Blockchain, still hype, needs more time to mature

  |  by Hans van de Groenendaal, features editor, EngineerIT

In a new book “The real business of Blockchain”, the authors allude to Blockchain as one of the most revolutionary technologies today which has the potential to unlock existing value and to create new value. However, they warn that in its current state Blockchain, from an enterprise perspective, is still young and evolving and far from a mature technology.

Christophe Uzarau

David Furlonger and Christophe Uzureau believe Blockchain has to prove itself in a hardened business context, but having said that, some of the elements such as decentralisation and tokenisation are radical enough to make many business leaders pause to consider implementing blockchain. More sophisticated applications will, however, have to come through experimentation and ongoing maturation of the technology and the businesses that will be implementing it.

Previewing the book to journalists at the recently held Gartner IT symposium in Cape Town, Uzureau said that a great deal of contradictory information is floating around the market. “On the one hand, many observers applaud blockchain as the solution to an impossible range of problems but on the other hand, companies that have launched Blockchain in operational deployments did not achieve cost savings nor derive value.”
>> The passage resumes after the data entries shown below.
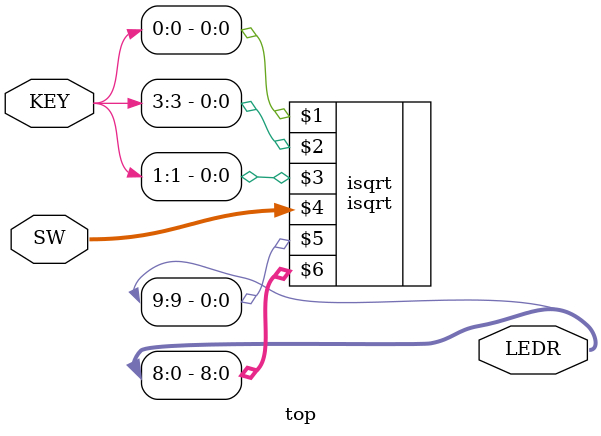
<source format=v>

module top (SW, KEY, LEDR);

	 input wire [9:0] SW;        // DE-series switches
    input wire [3:0] KEY;       // DE-series pushbuttons
   
	 output wire [9:0] LEDR;     // DE-series LEDs   

    isqrt isqrt (KEY[0], KEY[3], KEY[1], SW, LEDR[9], LEDR[8:0]);

endmodule


</source>
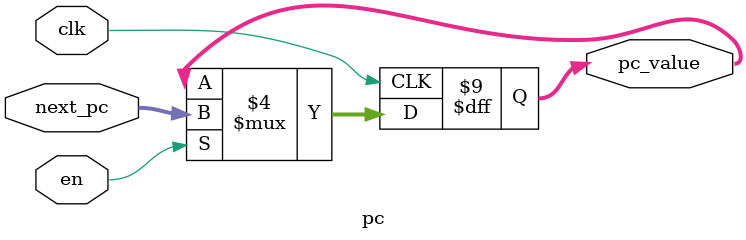
<source format=sv>
module pc(

    input logic clk, // Clock signal
    input logic [31:0] next_pc, // Next program counter value
    input logic en, // Enable signal to update PC
    output logic [31:0] pc_value // Current program counter value
);
logic [31:0] pc_reg=0; // Register to hold the current PC value 
    always_ff @(posedge clk ) begin
         begin
        if (en) begin // Check if the enable signal is high
            pc_reg=next_pc; // Update PC with the next value
            pc_value = pc_reg; // Output the current PC value
        end
         end
    end

endmodule
</source>
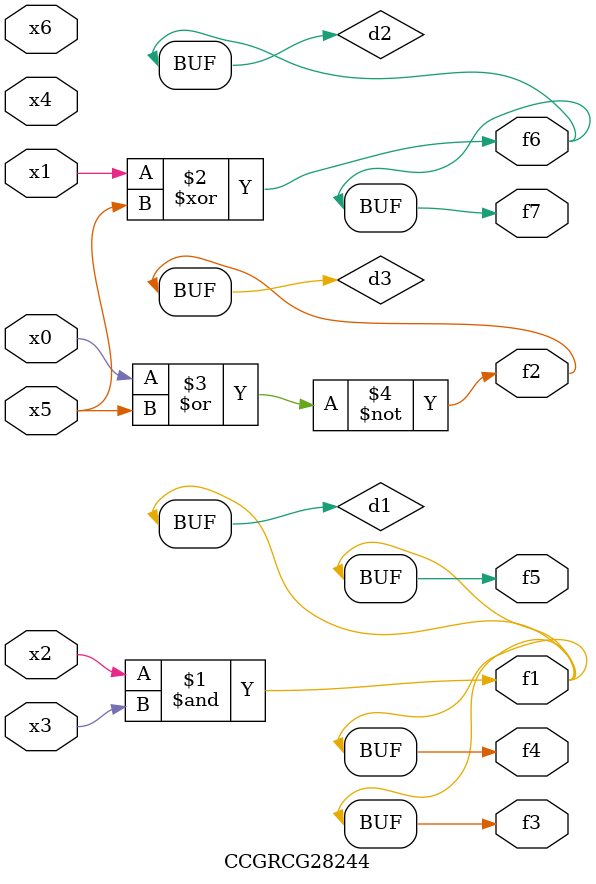
<source format=v>
module CCGRCG28244(
	input x0, x1, x2, x3, x4, x5, x6,
	output f1, f2, f3, f4, f5, f6, f7
);

	wire d1, d2, d3;

	and (d1, x2, x3);
	xor (d2, x1, x5);
	nor (d3, x0, x5);
	assign f1 = d1;
	assign f2 = d3;
	assign f3 = d1;
	assign f4 = d1;
	assign f5 = d1;
	assign f6 = d2;
	assign f7 = d2;
endmodule

</source>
Unrealistic expectations and the crash of cryptocurrencies in 2018 has moved Blockchain into the disillusionment zone or, in Gartner terminology, into a “Blockchain winter”.
Formally, blockchain is defined as a digital mechanism to create a distributed digital ledger on which two or more participants in a peer to peer network can exchange information and assets directly without the need for a trusted intermediary.” Informally, Gartner says it means that business can be done with an unknown partner located anywhere on the planet and trade assets of any transaction size without the need of a lawyer, bank or any other intermediary. Perhaps this is still a scary thought for most companies!

The basics

Blockchain authenticates the participants and validates that they own the assets they want to exchange, and that the transaction can take place. The information pertaining to the transaction is recorded in a digital ledger, a copy of which is held and updated independently by each participant in the network. Records are not changeable but time-stamped, encrypted and linked to each other in blocks. Each block is a cluster of about 2000 transactions.

The five elements of block chain

Blockchain combines exciting technologies and techniques into a novel architecture composed of five elements. Various developers and early implementers of Blockchain have ranked the five elements in a different order and also developed new terminology, but here are Gartner’s:


Blockchain participants are physically removed from each other and are connected on a network. Each participant operating a full node maintains a complete copy of the ledger, which updates with new transactions as they occur. Nodes are the machines owned or used by participants and equipped to run the consensus algorithm.


Blockchain uses technology such as public and private keys to record the data in the blocks securely and semi-anonymously (participants have pseudonyms). Participants can control their personal identity and other information and share only what they need in a transaction.

Immutability (unchangeable)

Completed transactions are cryptographically signed, time stamped and sequentially added to the ledger. Records cannot be corrupted or otherwise changed unless participants agree to do so. Such an agreement is known as a fork. According to Wikipedia, forks are related to the fact that different parties need to use common rules to maintain the history of the blockchain. When parties are not in agreement, alternative chains may emerge. While most forks are short-lived, some are permanent. Short-lived forks are due to the difficulty of reaching fast consensus in a distributed system. Whereas permanent forks (in the sense of protocol changes) have been used to add new features to a blockchain, to reverse the effects of hacking, or catastrophic bugs on a blockchain.


Transactions and other interactions involve the secure exchange of value in the form of tokens. Digital markets can function more effectively with tokens and need to create them for various reasons. Tokens might function as digital representations of physical assets, as a reward mechanism to incentivise network participants or to enable the creation and exchange forms of value. They also allow participants to control their personal data.


Both network information and rules for how the network operates are maintained by multiple computers or nodes on a distributed network. In practice decentralisation means that no single entity controls all the computers or information or dictates the rules. Every node maintains an identical encrypted copy of the network record.
A consensus-mechanism operated by each full node verifies and approves transactions. This decentralised consensus-driven structure removes the need for governance by central authority and acts as a fail-safe against fraud and bad transactions.

Uzureau says, “One has choices to make for how Blockchain will evolve in an organisation, market and society. Blockchain has been touted as a revolutionary technology to re-engineer business processes but on the other hand the real business of Blockchain is to create new markets, industries, types of consumer and shapes societal engagement with new organisational models.” Blockchain is a technology to watch!